WHAT TO WORK ON:
In the records that follow, the lines from the one containing "102kg Class | | | | | |" to the one containing "Smith | Snatch", inclusive, are to be given again exactly.

EXTRACTED RECORDS:
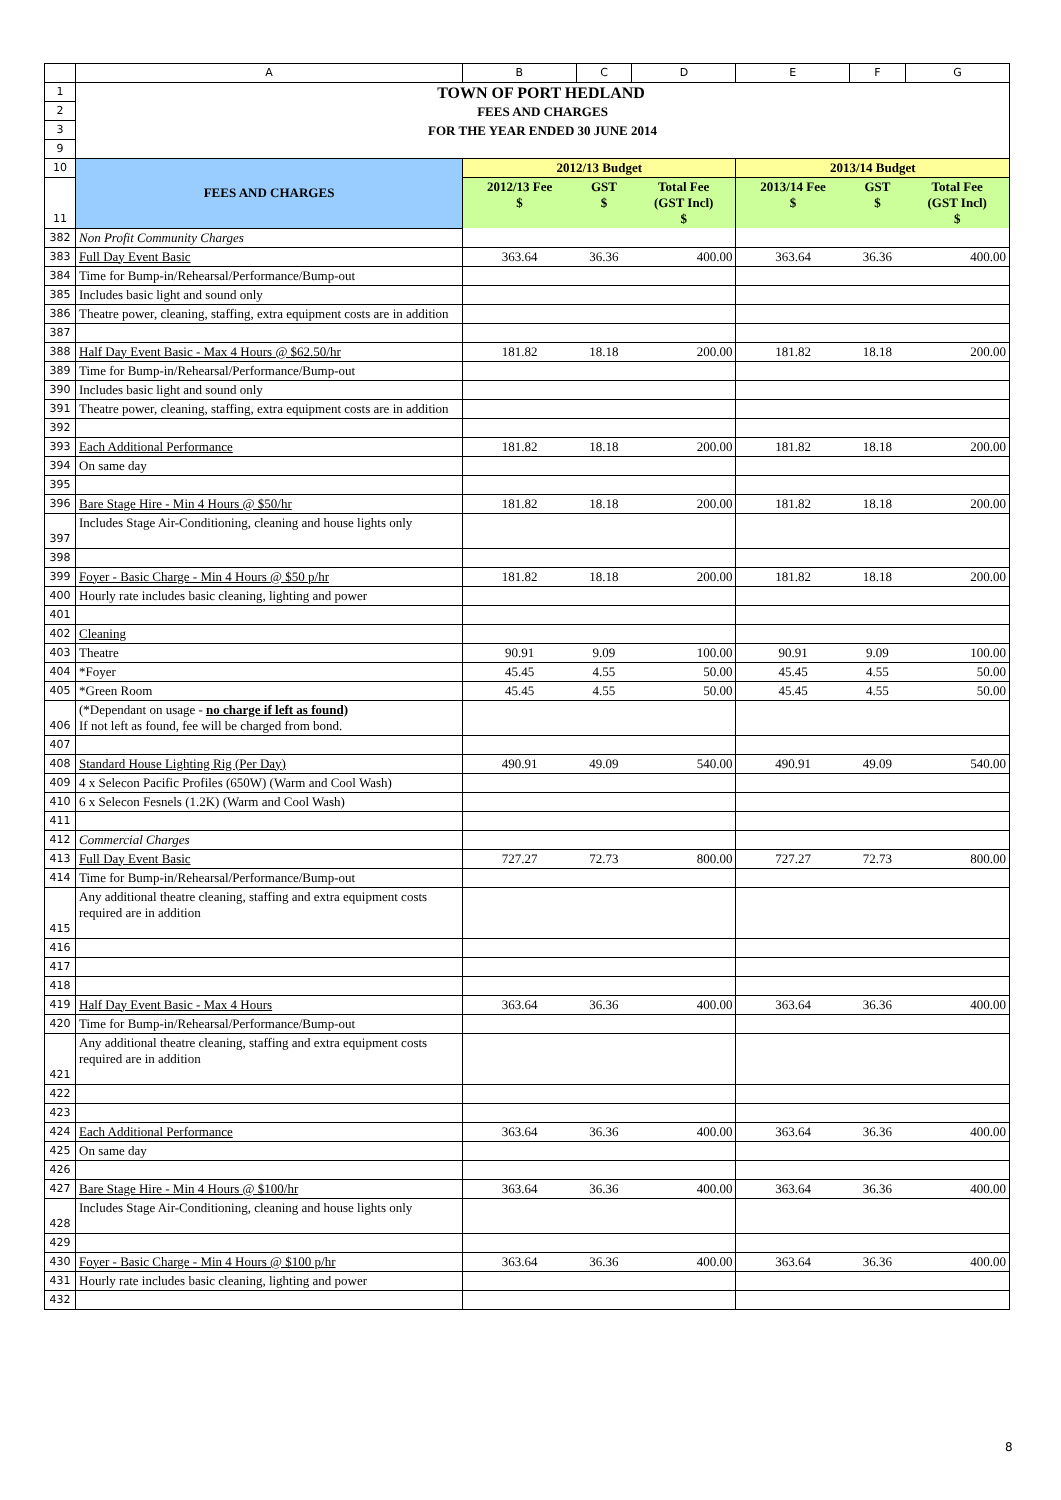| | A | B | C | D | E | F | G |
| 1 | TOWN OF PORT HEDLAND | | | | | | |
| 2 | FEES AND CHARGES | | | | | | |
| 3 | FOR THE YEAR ENDED 30 JUNE 2014 | | | | | | |
| 9 | | | | | | | |
| 10 | FEES AND CHARGES | 2012/13 Budget | | | 2013/14 Budget | | |
| 11 | | 2012/13 Fee $ | GST $ | Total Fee (GST Incl) $ | 2013/14 Fee $ | GST $ | Total Fee (GST Incl) $ |
| 382 | Non Profit Community Charges | | | | | | |
| 383 | Full Day Event Basic | 363.64 | 36.36 | 400.00 | 363.64 | 36.36 | 400.00 |
| 384 | Time for Bump-in/Rehearsal/Performance/Bump-out | | | | | | |
| 385 | Includes basic light and sound only | | | | | | |
| 386 | Theatre power, cleaning, staffing, extra equipment costs are in addition | | | | | | |
| 387 | | | | | | | |
| 388 | Half Day Event Basic - Max 4 Hours @ $62.50/hr | 181.82 | 18.18 | 200.00 | 181.82 | 18.18 | 200.00 |
| 389 | Time for Bump-in/Rehearsal/Performance/Bump-out | | | | | | |
| 390 | Includes basic light and sound only | | | | | | |
| 391 | Theatre power, cleaning, staffing, extra equipment costs are in addition | | | | | | |
| 392 | | | | | | | |
| 393 | Each Additional Performance | 181.82 | 18.18 | 200.00 | 181.82 | 18.18 | 200.00 |
| 394 | On same day | | | | | | |
| 395 | | | | | | | |
| 396 | Bare Stage Hire - Min 4 Hours @ $50/hr | 181.82 | 18.18 | 200.00 | 181.82 | 18.18 | 200.00 |
| 397 | Includes Stage Air-Conditioning, cleaning and house lights only | | | | | | |
| 398 | | | | | | | |
| 399 | Foyer - Basic Charge - Min 4 Hours @ $50 p/hr | 181.82 | 18.18 | 200.00 | 181.82 | 18.18 | 200.00 |
| 400 | Hourly rate includes basic cleaning, lighting and power | | | | | | |
| 401 | | | | | | | |
| 402 | Cleaning | | | | | | |
| 403 | Theatre | 90.91 | 9.09 | 100.00 | 90.91 | 9.09 | 100.00 |
| 404 | *Foyer | 45.45 | 4.55 | 50.00 | 45.45 | 4.55 | 50.00 |
| 405 | *Green Room | 45.45 | 4.55 | 50.00 | 45.45 | 4.55 | 50.00 |
| 406 | (*Dependant on usage - no charge if left as found) If not left as found, fee will be charged from bond. | | | | | | |
| 407 | | | | | | | |
| 408 | Standard House Lighting Rig (Per Day) | 490.91 | 49.09 | 540.00 | 490.91 | 49.09 | 540.00 |
| 409 | 4 x Selecon Pacific Profiles (650W) (Warm and Cool Wash) | | | | | | |
| 410 | 6 x Selecon Fesnels (1.2K) (Warm and Cool Wash) | | | | | | |
| 411 | | | | | | | |
| 412 | Commercial Charges | | | | | | |
| 413 | Full Day Event Basic | 727.27 | 72.73 | 800.00 | 727.27 | 72.73 | 800.00 |
| 414 | Time for Bump-in/Rehearsal/Performance/Bump-out | | | | | | |
| 415 | Any additional theatre cleaning, staffing and extra equipment costs required are in addition | | | | | | |
| 416 | | | | | | | |
| 417 | | | | | | | |
| 418 | | | | | | | |
| 419 | Half Day Event Basic - Max 4 Hours | 363.64 | 36.36 | 400.00 | 363.64 | 36.36 | 400.00 |
| 420 | Time for Bump-in/Rehearsal/Performance/Bump-out | | | | | | |
| 421 | Any additional theatre cleaning, staffing and extra equipment costs required are in addition | | | | | | |
| 422 | | | | | | | |
| 423 | | | | | | | |
| 424 | Each Additional Performance | 363.64 | 36.36 | 400.00 | 363.64 | 36.36 | 400.00 |
| 425 | On same day | | | | | | |
| 426 | | | | | | | |
| 427 | Bare Stage Hire - Min 4 Hours @ $100/hr | 363.64 | 36.36 | 400.00 | 363.64 | 36.36 | 400.00 |
| 428 | Includes Stage Air-Conditioning, cleaning and house lights only | | | | | | |
| 429 | | | | | | | |
| 430 | Foyer - Basic Charge - Min 4 Hours @ $100 p/hr | 363.64 | 36.36 | 400.00 | 363.64 | 36.36 | 400.00 |
| 431 | Hourly rate includes basic cleaning, lighting and power | | | | | | |
| 432 | | | | | | | |
8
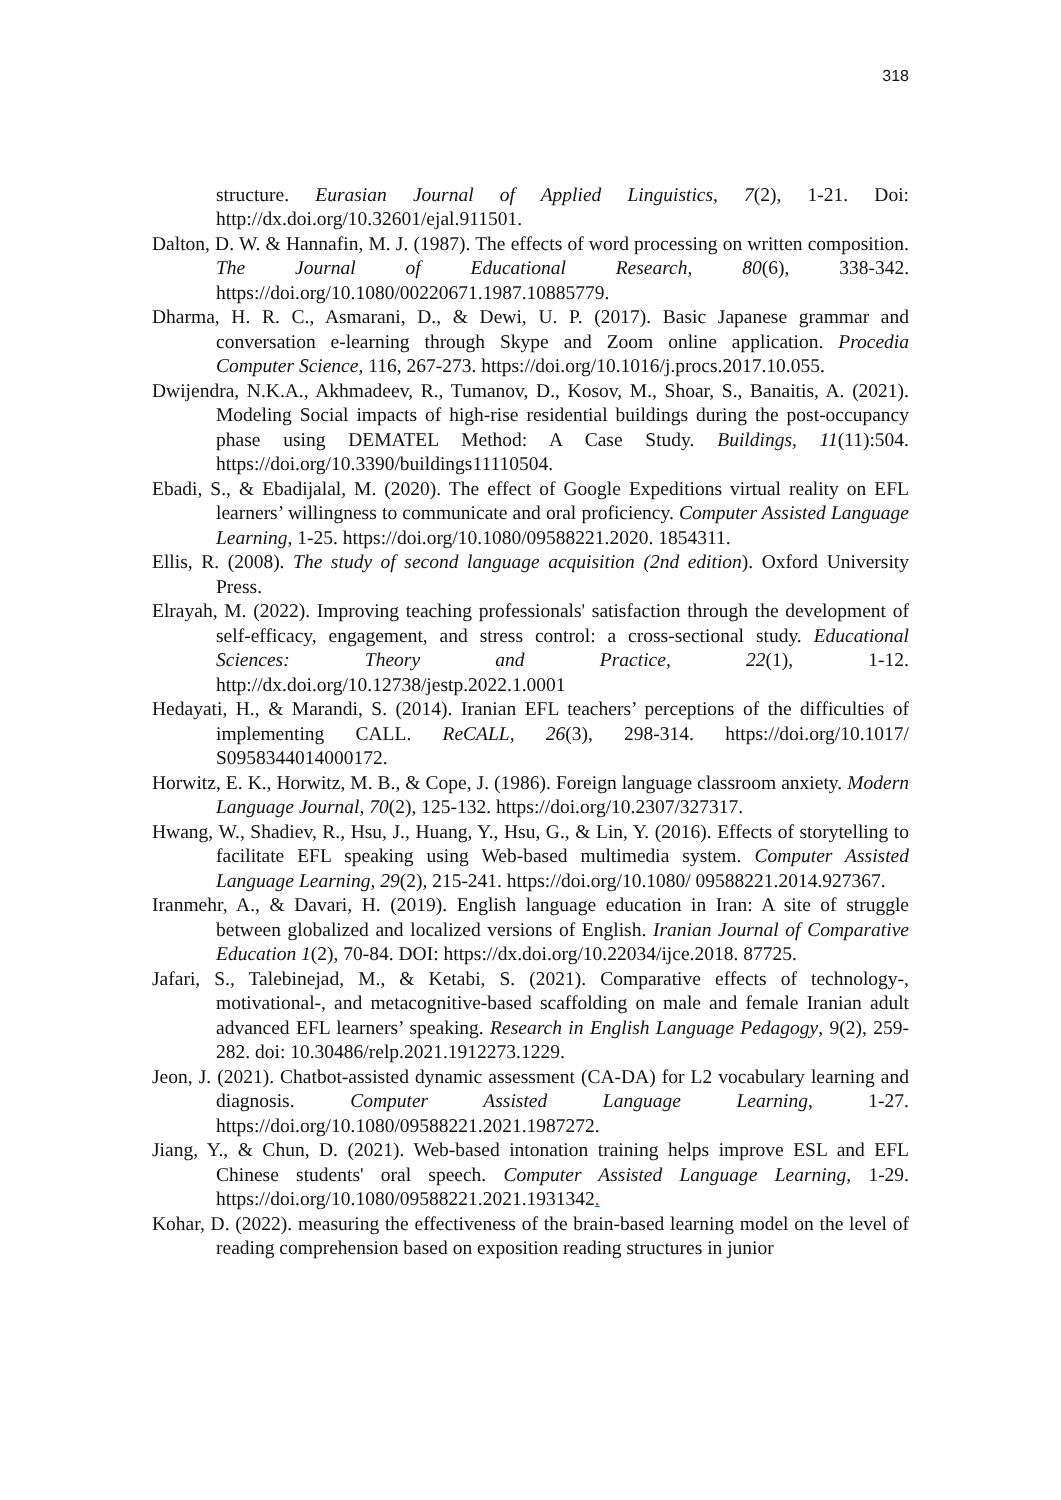318
structure. Eurasian Journal of Applied Linguistics, 7(2), 1-21. Doi: http://dx.doi.org/10.32601/ejal.911501.
Dalton, D. W. & Hannafin, M. J. (1987). The effects of word processing on written composition. The Journal of Educational Research, 80(6), 338-342. https://doi.org/10.1080/00220671.1987.10885779.
Dharma, H. R. C., Asmarani, D., & Dewi, U. P. (2017). Basic Japanese grammar and conversation e-learning through Skype and Zoom online application. Procedia Computer Science, 116, 267-273. https://doi.org/10.1016/j.procs.2017.10.055.
Dwijendra, N.K.A., Akhmadeev, R., Tumanov, D., Kosov, M., Shoar, S., Banaitis, A. (2021). Modeling Social impacts of high-rise residential buildings during the post-occupancy phase using DEMATEL Method: A Case Study. Buildings, 11(11):504. https://doi.org/10.3390/buildings11110504.
Ebadi, S., & Ebadijalal, M. (2020). The effect of Google Expeditions virtual reality on EFL learners’ willingness to communicate and oral proficiency. Computer Assisted Language Learning, 1-25. https://doi.org/10.1080/09588221.2020. 1854311.
Ellis, R. (2008). The study of second language acquisition (2nd edition). Oxford University Press.
Elrayah, M. (2022). Improving teaching professionals' satisfaction through the development of self-efficacy, engagement, and stress control: a cross-sectional study. Educational Sciences: Theory and Practice, 22(1), 1-12. http://dx.doi.org/10.12738/jestp.2022.1.0001
Hedayati, H., & Marandi, S. (2014). Iranian EFL teachers’ perceptions of the difficulties of implementing CALL. ReCALL, 26(3), 298-314. https://doi.org/10.1017/ S0958344014000172.
Horwitz, E. K., Horwitz, M. B., & Cope, J. (1986). Foreign language classroom anxiety. Modern Language Journal, 70(2), 125-132. https://doi.org/10.2307/327317.
Hwang, W., Shadiev, R., Hsu, J., Huang, Y., Hsu, G., & Lin, Y. (2016). Effects of storytelling to facilitate EFL speaking using Web-based multimedia system. Computer Assisted Language Learning, 29(2), 215-241. https://doi.org/10.1080/ 09588221.2014.927367.
Iranmehr, A., & Davari, H. (2019). English language education in Iran: A site of struggle between globalized and localized versions of English. Iranian Journal of Comparative Education 1(2), 70-84. DOI: https://dx.doi.org/10.22034/ijce.2018. 87725.
Jafari, S., Talebinejad, M., & Ketabi, S. (2021). Comparative effects of technology-, motivational-, and metacognitive-based scaffolding on male and female Iranian adult advanced EFL learners’ speaking. Research in English Language Pedagogy, 9(2), 259-282. doi: 10.30486/relp.2021.1912273.1229.
Jeon, J. (2021). Chatbot-assisted dynamic assessment (CA-DA) for L2 vocabulary learning and diagnosis. Computer Assisted Language Learning, 1-27. https://doi.org/10.1080/09588221.2021.1987272.
Jiang, Y., & Chun, D. (2021). Web-based intonation training helps improve ESL and EFL Chinese students' oral speech. Computer Assisted Language Learning, 1-29. https://doi.org/10.1080/09588221.2021.1931342.
Kohar, D. (2022). measuring the effectiveness of the brain-based learning model on the level of reading comprehension based on exposition reading structures in junior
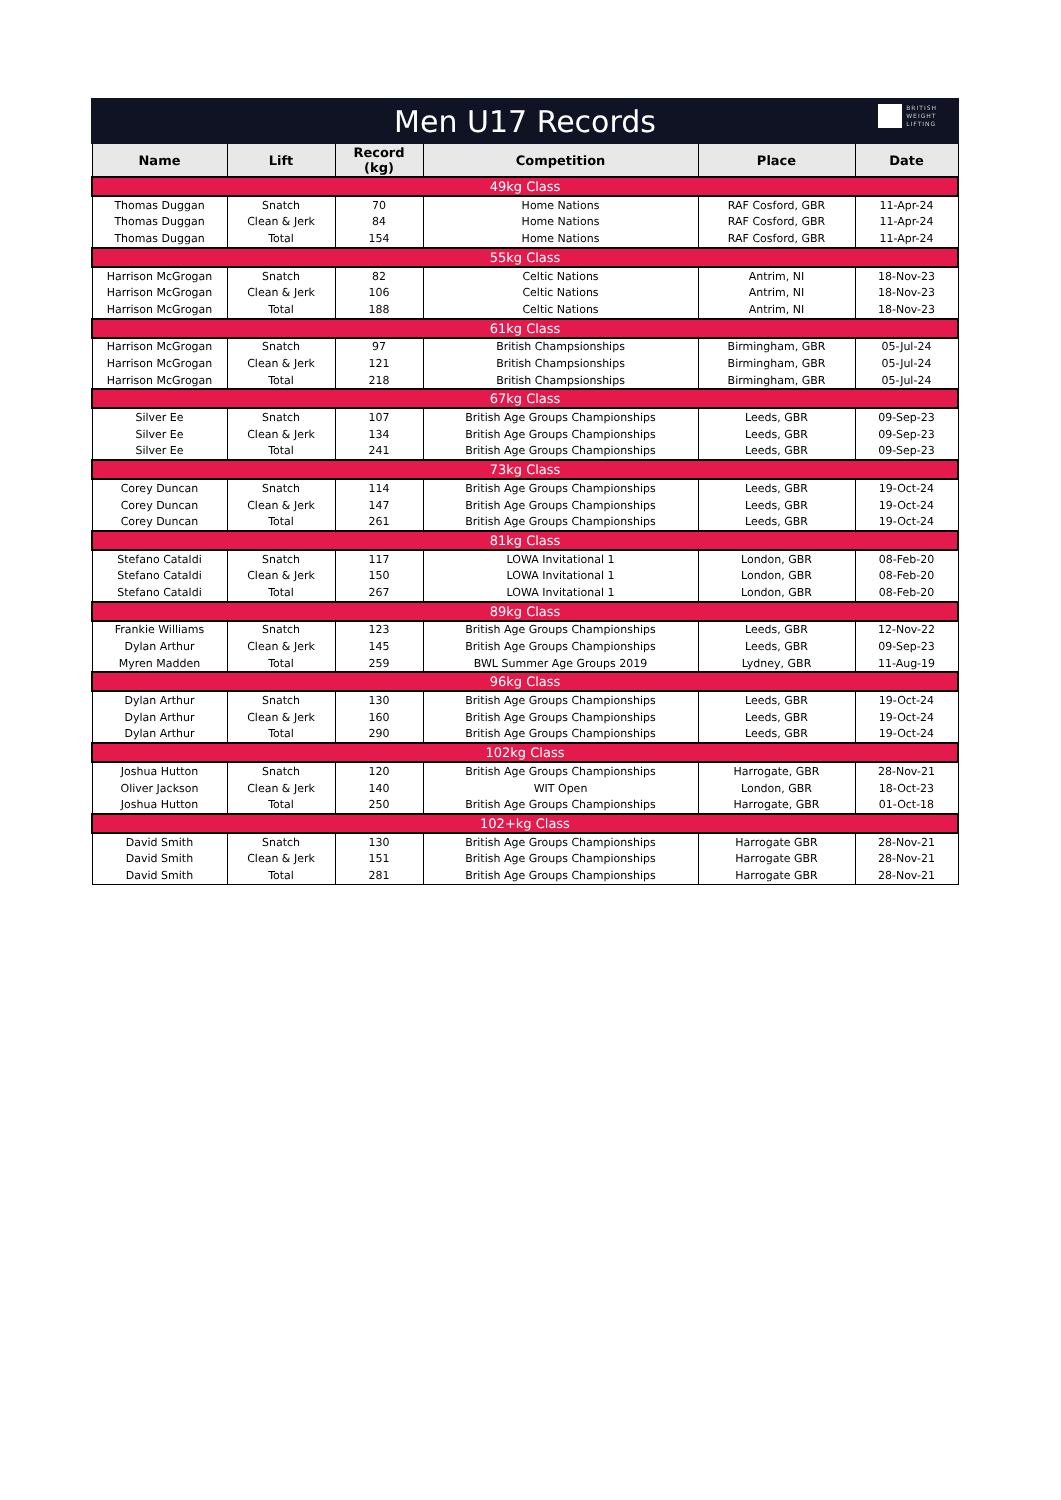Men U17 Records
BRITISH
WEIGHT
LIFTING
| Name | Lift | Record (kg) | Competition | Place | Date |
| --- | --- | --- | --- | --- | --- |
| 49kg Class | | | | | |
| Thomas Duggan | Snatch | 70 | Home Nations | RAF Cosford, GBR | 11-Apr-24 |
| Thomas Duggan | Clean & Jerk | 84 | Home Nations | RAF Cosford, GBR | 11-Apr-24 |
| Thomas Duggan | Total | 154 | Home Nations | RAF Cosford, GBR | 11-Apr-24 |
| 55kg Class | | | | | |
| Harrison McGrogan | Snatch | 82 | Celtic Nations | Antrim, NI | 18-Nov-23 |
| Harrison McGrogan | Clean & Jerk | 106 | Celtic Nations | Antrim, NI | 18-Nov-23 |
| Harrison McGrogan | Total | 188 | Celtic Nations | Antrim, NI | 18-Nov-23 |
| 61kg Class | | | | | |
| Harrison McGrogan | Snatch | 97 | British Champsionships | Birmingham, GBR | 05-Jul-24 |
| Harrison McGrogan | Clean & Jerk | 121 | British Champsionships | Birmingham, GBR | 05-Jul-24 |
| Harrison McGrogan | Total | 218 | British Champsionships | Birmingham, GBR | 05-Jul-24 |
| 67kg Class | | | | | |
| Silver Ee | Snatch | 107 | British Age Groups Championships | Leeds, GBR | 09-Sep-23 |
| Silver Ee | Clean & Jerk | 134 | British Age Groups Championships | Leeds, GBR | 09-Sep-23 |
| Silver Ee | Total | 241 | British Age Groups Championships | Leeds, GBR | 09-Sep-23 |
| 73kg Class | | | | | |
| Corey Duncan | Snatch | 114 | British Age Groups Championships | Leeds, GBR | 19-Oct-24 |
| Corey Duncan | Clean & Jerk | 147 | British Age Groups Championships | Leeds, GBR | 19-Oct-24 |
| Corey Duncan | Total | 261 | British Age Groups Championships | Leeds, GBR | 19-Oct-24 |
| 81kg Class | | | | | |
| Stefano Cataldi | Snatch | 117 | LOWA Invitational 1 | London, GBR | 08-Feb-20 |
| Stefano Cataldi | Clean & Jerk | 150 | LOWA Invitational 1 | London, GBR | 08-Feb-20 |
| Stefano Cataldi | Total | 267 | LOWA Invitational 1 | London, GBR | 08-Feb-20 |
| 89kg Class | | | | | |
| Frankie Williams | Snatch | 123 | British Age Groups Championships | Leeds, GBR | 12-Nov-22 |
| Dylan Arthur | Clean & Jerk | 145 | British Age Groups Championships | Leeds, GBR | 09-Sep-23 |
| Myren Madden | Total | 259 | BWL Summer Age Groups 2019 | Lydney, GBR | 11-Aug-19 |
| 96kg Class | | | | | |
| Dylan Arthur | Snatch | 130 | British Age Groups Championships | Leeds, GBR | 19-Oct-24 |
| Dylan Arthur | Clean & Jerk | 160 | British Age Groups Championships | Leeds, GBR | 19-Oct-24 |
| Dylan Arthur | Total | 290 | British Age Groups Championships | Leeds, GBR | 19-Oct-24 |
| 102kg Class | | | | | |
| Joshua Hutton | Snatch | 120 | British Age Groups Championships | Harrogate, GBR | 28-Nov-21 |
| Oliver Jackson | Clean & Jerk | 140 | WIT Open | London, GBR | 18-Oct-23 |
| Joshua Hutton | Total | 250 | British Age Groups Championships | Harrogate, GBR | 01-Oct-18 |
| 102+kg Class | | | | | |
| David Smith | Snatch | 130 | British Age Groups Championships | Harrogate GBR | 28-Nov-21 |
| David Smith | Clean & Jerk | 151 | British Age Groups Championships | Harrogate GBR | 28-Nov-21 |
| David Smith | Total | 281 | British Age Groups Championships | Harrogate GBR | 28-Nov-21 |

RESULT OF THIS EXERCISE:
| 102kg Class | | | | | |
| Joshua Hutton | Snatch | 120 | British Age Groups Championships | Harrogate, GBR | 28-Nov-21 |
| Oliver Jackson | Clean & Jerk | 140 | WIT Open | London, GBR | 18-Oct-23 |
| Joshua Hutton | Total | 250 | British Age Groups Championships | Harrogate, GBR | 01-Oct-18 |
| 102+kg Class | | | | | |
| David Smith | Snatch | 130 | British Age Groups Championships | Harrogate GBR | 28-Nov-21 |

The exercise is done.